Por Solana Colombres

PARA LA GACETA - TUCUMÁN

La escena es surrealista: dos jóvenes de 12 y 18 años, montadas a caballo en la extensión de la Pampa húmeda, contemplan extrañadas cómo un gigante de ojos saltones y atuendo curioso, intenta afanosamente reparar su avión humeante cuya rueda había quedado atrapada en una vizcachera. “¡Qué tonto! ¡No vio la cueva!”, suelta una de ellas. Es que las adolescentes, acostumbradas al raro lujo de la libertad, no pueden evitar el comentario ante tanta ciega obstinación. Para el gigante absorto en su pájaro de papel, el extrañamiento tampoco le es ajeno al ver a estas mujercitas de ropajes exóticos hablando en francés en medio de la nada misma. “¿Qué están haciendo acá?”, retruca el malhumorado en su lengua madre. Hombre grande y niñas en flor escrutándose con asombro en un juego de espejos circulares, inauguraron pues, un vínculo eterno en donde el uno miraba a las otras para encontrarse a sí mismo y las otras sin quererlo se convertían en pigmaliones inmortales, aunque secretas, de aquel.

Esta anécdota sucedió en las tierras del Castillo San Carlos de Concordia, Entre Ríos, en 1930, cuando el joven piloto Antoine de Saint-Exupéry, director de tráfico de la Aeroposta Argentina, en una misión de reconocimiento de terreno, tiene que aterrizar forzosamente con su avión en las tierras de una familia francesa propietaria del Castillo allí enclavado. Las niñas-jóvenes en cuestión eran Edda y Susana Fuchs Valon, y de este vínculo, que creció al calor del imponderable, un mito con visos de realidad, fue parido por los concordienses y dice así: El Principito, el libro más vendido de la literatura francesa y traducido a 240 idiomas y dialectos, nació en este pequeño rincón de flores y pájaros, perdido en el mundo y al borde del Río Uruguay. Aunque claro, casi nadie lo sabe.

(c) LA GACETA

Solana Colombres - Profesora de Francés

PERFIL

Antoine de Saint-Exupéry nació con el siglo, el 29 de junio de 1900, en Lyon, Francia. Fue rechazado en la Escuela Naval y se hizo piloto a partir de su ingreso en el servicio militar. Fue un pionero de la aviación. Trabajó varias años como piloto de una compañía de correo aéreo. En 1926 publicó con éxito su primera novela, El aviador. Con Vuelo Nocturno (1931) afianzó su prestigio. En 1935 se vio obligado a aterrizar de emergencia en el desierto del Sahara, donde pasó varios días deshidratado y con alucinaciones. Ese accidente inspiró su obra más célebre.

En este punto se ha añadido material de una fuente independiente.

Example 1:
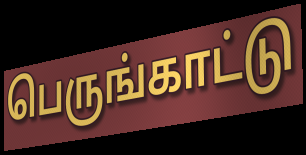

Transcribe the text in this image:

பெருங்காட்டு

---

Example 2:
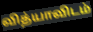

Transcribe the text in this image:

வித்யாவிடம்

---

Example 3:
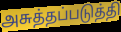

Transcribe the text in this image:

அசுத்தப்படுத்தி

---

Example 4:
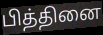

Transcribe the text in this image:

பித்தினை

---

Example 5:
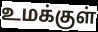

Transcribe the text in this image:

உமக்குள்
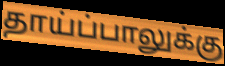
தாய்ப்பாலுக்கு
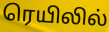
ரெயிலில்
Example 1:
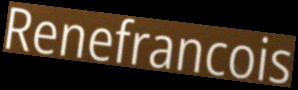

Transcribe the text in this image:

Renefrancois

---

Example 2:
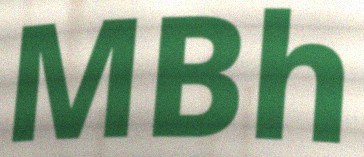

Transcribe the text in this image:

MBh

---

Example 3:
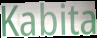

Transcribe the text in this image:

Kabita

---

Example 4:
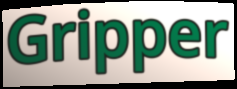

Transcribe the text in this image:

Gripper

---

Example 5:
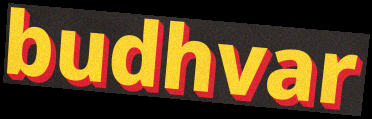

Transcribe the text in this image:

budhvar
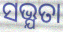
ସଭ୍ଯତା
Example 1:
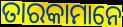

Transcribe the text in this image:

ତାରକାମାନେ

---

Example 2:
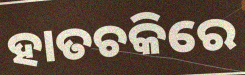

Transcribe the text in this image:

ହାତଚକିରେ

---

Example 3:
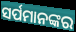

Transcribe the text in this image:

ସର୍ପମାନଙ୍କର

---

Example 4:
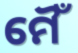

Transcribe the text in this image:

ମୈଁ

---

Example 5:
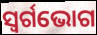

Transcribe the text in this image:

ସ୍ୱର୍ଗଭୋଗ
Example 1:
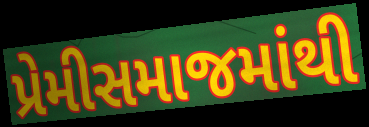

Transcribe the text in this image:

પ્રેમીસમાજમાંથી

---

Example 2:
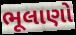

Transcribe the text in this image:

ભૂલાણો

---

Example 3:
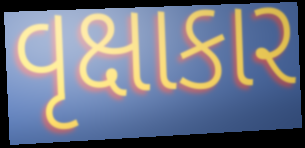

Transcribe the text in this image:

વૃક્ષાકાર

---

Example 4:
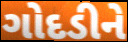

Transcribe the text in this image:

ગોદડીને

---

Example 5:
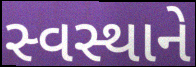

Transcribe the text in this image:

સ્વસ્થાને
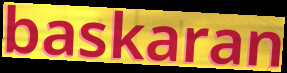
baskaran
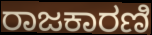
ರಾಜಕಾರಣಿ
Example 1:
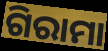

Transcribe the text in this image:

ଗିରାମା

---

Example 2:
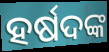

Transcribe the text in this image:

ହର୍ଷଦଙ୍କ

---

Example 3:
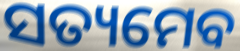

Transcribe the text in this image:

ସତ୍ୟମେବ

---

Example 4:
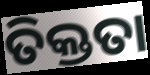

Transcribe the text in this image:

ତିକ୍ତତା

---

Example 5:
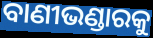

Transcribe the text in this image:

ବାଣୀଭଣ୍ଡାରକୁ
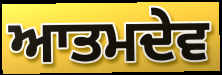
ਆਤਮਦੇਵ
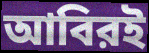
আবিরই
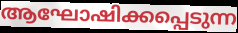
ആഘോഷിക്കപ്പെടുന്ന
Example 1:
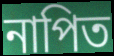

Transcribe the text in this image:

নাপিত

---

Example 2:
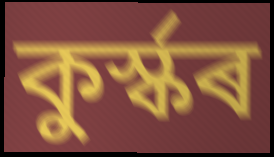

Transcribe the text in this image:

কুৰ্স্কৰ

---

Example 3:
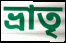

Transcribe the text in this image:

ভ্ৰাতৃ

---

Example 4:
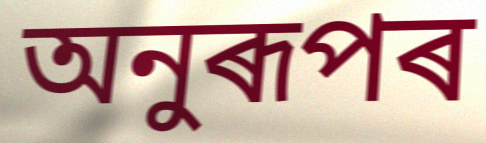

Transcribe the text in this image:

অনুৰূপৰ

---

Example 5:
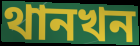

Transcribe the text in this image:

থানখন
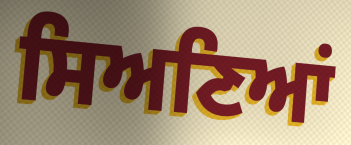
ਸਿਅਣਿਆਂ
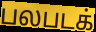
பலபடக்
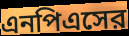
এনপিএসের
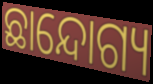
ଛାନ୍ଦୋଗ୍ୟ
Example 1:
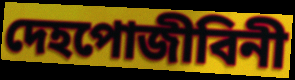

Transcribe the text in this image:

দেহপোজীবিনী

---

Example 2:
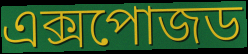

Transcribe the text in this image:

এক্সপোজড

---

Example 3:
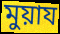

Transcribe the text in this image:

মুয়ায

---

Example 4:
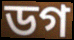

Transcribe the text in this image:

ডগ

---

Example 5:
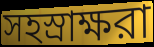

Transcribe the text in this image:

সহস্রাক্ষরা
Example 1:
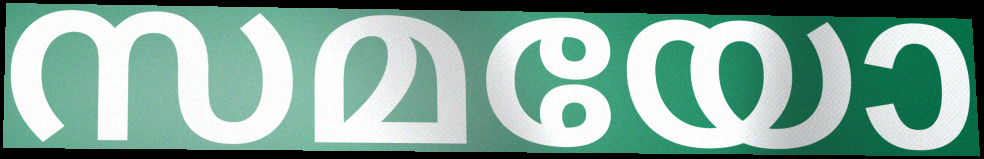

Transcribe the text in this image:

സമയോ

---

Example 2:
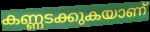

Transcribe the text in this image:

കണ്ണടക്കുകയാണ്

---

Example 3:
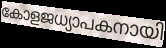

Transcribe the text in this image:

കോളജധ്യാപകനായി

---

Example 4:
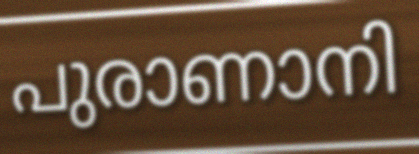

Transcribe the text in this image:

പുരാണാനി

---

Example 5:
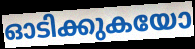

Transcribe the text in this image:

ഓടിക്കുകയോ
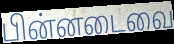
பின்னடைவை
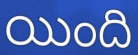
యింది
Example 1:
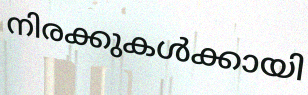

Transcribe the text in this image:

നിരക്കുകൾക്കായി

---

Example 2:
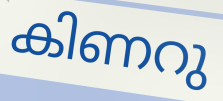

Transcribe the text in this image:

കിണറു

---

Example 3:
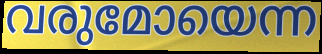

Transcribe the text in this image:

വരുമോയെന്ന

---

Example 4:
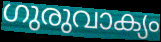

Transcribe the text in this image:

ഗുരുവാക്യം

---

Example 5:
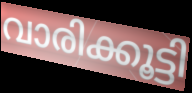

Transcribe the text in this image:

En julio de 1944, en plena Segunda Guerra Mundial, desapareció junto con su avión en una misión.

> Hadas silenciosas*
Por Nicolás Herzog y Lina Vargas

El joven piloto se maravilla con las lámparas del castillo que le evocan los juegos de luces y sombras de su niñez, con el olor de la biblioteca, con el desinterés de la familia por los asuntos mundanos de mantenimiento, con las dos chicas que reaparecen a su antojo para vigilarlo, clasificarlo igual que a sus animales: una iguana, una mangosta, un zorro, un mono, perros, pájaros, abejas. “Todo eso vivía mezclado, entendiéndose a la maravilla, componiendo un nuevo paraíso terrenal. Ellas reinaban sobre los animales de la creación, seduciéndolos con sus pequeñas manos, alimentándolos, dándoles de beber, contándoles historias que, de la mangosta a las abejas, todos escuchaban”. Las llama hadas silenciosas, dice que tienen dientes salvajes, creen que juzgan como cuando mucho antes sus propias hermanas atribuían calificaciones a los invitados en la casa materna. En la mesa del comedor siente que algo se desliza por sus piernas. “Son las víboras”, dice la hermana mayor, y se calla como si la explicación fuera suficiente. La mayor lanza sobre él una mirada fugaz. “Ah, las víboras”, responde el joven piloto y sonríe.

* Fragmento de Las principitas (Paidós, 2019).